Westinghouse executives had founded KDKA with the idea that a regular broadcasting station would stimulate the sale of Westinghouse-made radio receivers and on 2nd November 1920 when the presidential election contest between Warren G. Harding and James Cox took place KDKA broadcast the returns which proved by the response of the public the following day to be a resounding success.
*Historically, the important thing was that KDKA did not simply turn off its power and fold up after the election night special, but, as promised, continued its nightly broadcasts on a regular basis. At first the broadcast time was a single hour--8:30 to 9:30 P. M.--but before long the schedule would be expanded.

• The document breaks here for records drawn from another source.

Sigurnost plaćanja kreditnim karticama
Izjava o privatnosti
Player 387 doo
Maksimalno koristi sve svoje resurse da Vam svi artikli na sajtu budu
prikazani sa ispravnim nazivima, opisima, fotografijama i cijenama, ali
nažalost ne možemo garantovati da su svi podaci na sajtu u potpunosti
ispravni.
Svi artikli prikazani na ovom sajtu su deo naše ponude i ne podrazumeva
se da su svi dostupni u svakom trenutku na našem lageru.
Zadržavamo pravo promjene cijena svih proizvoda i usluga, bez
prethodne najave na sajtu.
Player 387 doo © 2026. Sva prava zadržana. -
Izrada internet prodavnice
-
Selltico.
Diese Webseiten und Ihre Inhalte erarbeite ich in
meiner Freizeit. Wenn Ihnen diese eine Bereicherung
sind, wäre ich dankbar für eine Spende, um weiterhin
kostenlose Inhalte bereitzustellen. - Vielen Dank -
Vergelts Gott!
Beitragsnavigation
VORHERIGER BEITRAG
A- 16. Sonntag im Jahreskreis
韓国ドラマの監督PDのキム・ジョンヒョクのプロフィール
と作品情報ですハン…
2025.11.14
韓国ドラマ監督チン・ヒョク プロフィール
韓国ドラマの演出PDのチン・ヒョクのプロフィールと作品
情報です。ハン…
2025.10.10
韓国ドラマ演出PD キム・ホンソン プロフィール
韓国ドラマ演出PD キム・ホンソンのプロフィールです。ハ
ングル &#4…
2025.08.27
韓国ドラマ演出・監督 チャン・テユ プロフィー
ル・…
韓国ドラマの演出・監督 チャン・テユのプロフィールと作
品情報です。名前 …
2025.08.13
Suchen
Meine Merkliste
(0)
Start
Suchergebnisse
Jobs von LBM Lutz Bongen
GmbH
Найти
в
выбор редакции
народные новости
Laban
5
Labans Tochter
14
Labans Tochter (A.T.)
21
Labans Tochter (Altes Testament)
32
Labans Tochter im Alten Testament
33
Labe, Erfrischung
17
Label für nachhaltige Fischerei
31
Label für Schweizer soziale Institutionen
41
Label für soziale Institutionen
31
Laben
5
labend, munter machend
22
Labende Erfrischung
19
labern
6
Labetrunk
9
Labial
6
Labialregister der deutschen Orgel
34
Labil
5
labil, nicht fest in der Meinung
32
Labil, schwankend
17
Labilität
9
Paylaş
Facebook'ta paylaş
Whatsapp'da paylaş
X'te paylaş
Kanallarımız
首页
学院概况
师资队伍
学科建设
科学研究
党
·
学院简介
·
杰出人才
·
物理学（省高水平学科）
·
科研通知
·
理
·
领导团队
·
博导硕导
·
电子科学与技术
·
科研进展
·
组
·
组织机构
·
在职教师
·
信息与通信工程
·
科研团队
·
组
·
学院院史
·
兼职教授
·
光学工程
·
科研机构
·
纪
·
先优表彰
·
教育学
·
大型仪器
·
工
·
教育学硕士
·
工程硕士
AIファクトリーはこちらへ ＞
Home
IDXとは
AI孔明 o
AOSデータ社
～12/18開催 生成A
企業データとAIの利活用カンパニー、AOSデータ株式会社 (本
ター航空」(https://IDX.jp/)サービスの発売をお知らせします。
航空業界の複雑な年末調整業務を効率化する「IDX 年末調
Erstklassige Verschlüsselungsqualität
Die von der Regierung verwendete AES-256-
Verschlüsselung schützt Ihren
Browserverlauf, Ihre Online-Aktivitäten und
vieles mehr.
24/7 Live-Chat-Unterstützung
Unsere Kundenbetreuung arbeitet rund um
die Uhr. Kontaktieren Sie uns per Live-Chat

If KDKA was to be the stimulus that would give birth to an entirely new era in wireless history, the evidence of it was neither immediate nor dramatic. A great radio boom was just around the corner, but it did not come, as one might expect, in the months immediately following KDKA's debut--rather it had to wait until early 1922, over a year after that election-night broadcast of 1920. Between November 2, 1920, and December 31, 1921, only nine additional stations were listed in the Radio Service Bulletin of the Department of Commerce as being licensed for general broadcasting. But in the first few months of 1922 scores of new stations would seek and receive licenses, and the broadcasting idea would then spread like wildfire around the country.
And thank goodness it did!
Happy listening my friends,
*Excerpt from The Early Days of Radio Broadcasting, by George H. Douglas.